Exhibition: Ewa Doroszenko, Jacek Doroszenko – Impossible Horizon
Opening: 21.11.2023, 7 p.m.
Exhibition: 22.11. – 23.12.2023
The smaller we come to feel ourselves compared to the mountain, the nearer we come too participating in its greatness. I do not know why this is so.
(Arne Næss – a Norwegian philosopher and creator of the “deep ecology” concept)
Impossible Horizon is the first exhibition in Italy of Ewa and Jacek Doroszenko – a Polish duo of intermedia artists. In their latest works (photographs, sound installations, photographic objects, videos), the Doroszenko duo deals with a classic theme in art – landscape. The works were created during artistic residencies in Kunstnarhuset Messen Ålvik (Norway), The Island Resignified LeQada (Greece), Klaipeda Culture Communication Center (Lithuania), and in Warsaw, as part of the Scholarship from the Ministry of Culture and National Heritage of the Republic of Poland.

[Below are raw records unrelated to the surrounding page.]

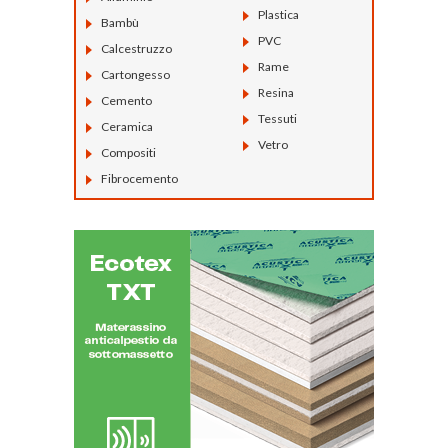
Plastica
Bambù
PVC
Calcestruzzo
Rame
Cartongesso
Resina
Cemento
Tessuti
Ceramica
Vetro
Compositi
Fibrocemento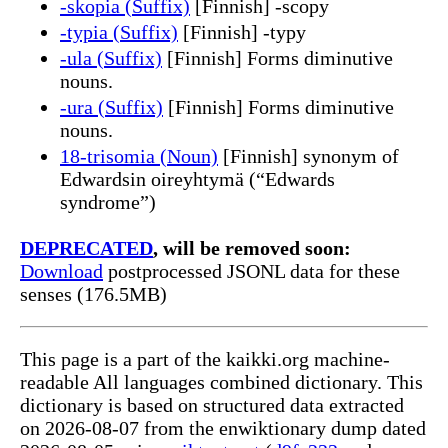
-skopia (Suffix)
[Finnish] -scopy
-typia (Suffix)
[Finnish] -typy
-ula (Suffix)
[Finnish] Forms diminutive
nouns.
-ura (Suffix)
[Finnish] Forms diminutive
nouns.
18-trisomia (Noun)
[Finnish] synonym of
Edwardsin oireyhtymä (“Edwards
syndrome”)
DEPRECATED
, will be removed soon:
Download
postprocessed JSONL data for these
senses (176.5MB)
This page is a part of the kaikki.org machine-
readable All languages combined dictionary. This
dictionary is based on structured data extracted
on 2026-08-07 from the enwiktionary dump dated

To better understand the causes of the current environmental crisis, the artists look at the history of the Western tradition of landscape painting, in which the concept of natural landscape was defined according to the dominant worldview – as a detached component, outside the subject. In their works, Ewa and Jacek Doroszenko aim to question the separation between the issue – the observer – and the separated environment.
A significant element of the Doroszenko duo’s artistic practice is to treat sound phenomena as a full- fledged element in the field of visual art and to emphasize the importance of “deep listening” in everyday life. Accordingly, the artists are interested in the landscape’s holistic experience, which is impossible without the acoustic factor. In their mixed-media projects, the artists explore how digital images, and the latest technologies mediate the perception of the natural world. Fascinated by modern information tools and their immense potential for shaping lifestyles, Ewa and Jacek Doroszenko attempt to capture the atmosphere of the physical yet virtual present. Looking at the textures of landscapes – both natural and simulated – the artists highlight the role of photography in navigating the current world. Using Google Street View, popular computer games, travel guides and other online sources, the artists examine how contemporary digital culture is changing the perception of the landscape.
Their works focus on the positive impact of the landscape on human psychological well-being. As residents of Warsaw who regularly experience urban “noise pollution”, they know the need to popularize “soundscape ecology” – the science of acoustic relationships between living organisms, human and otherwise, and their environment. Referring to this therapeutic function of landscape, they present works that subtly reveal the inseparable connection between man and his natural surroundings.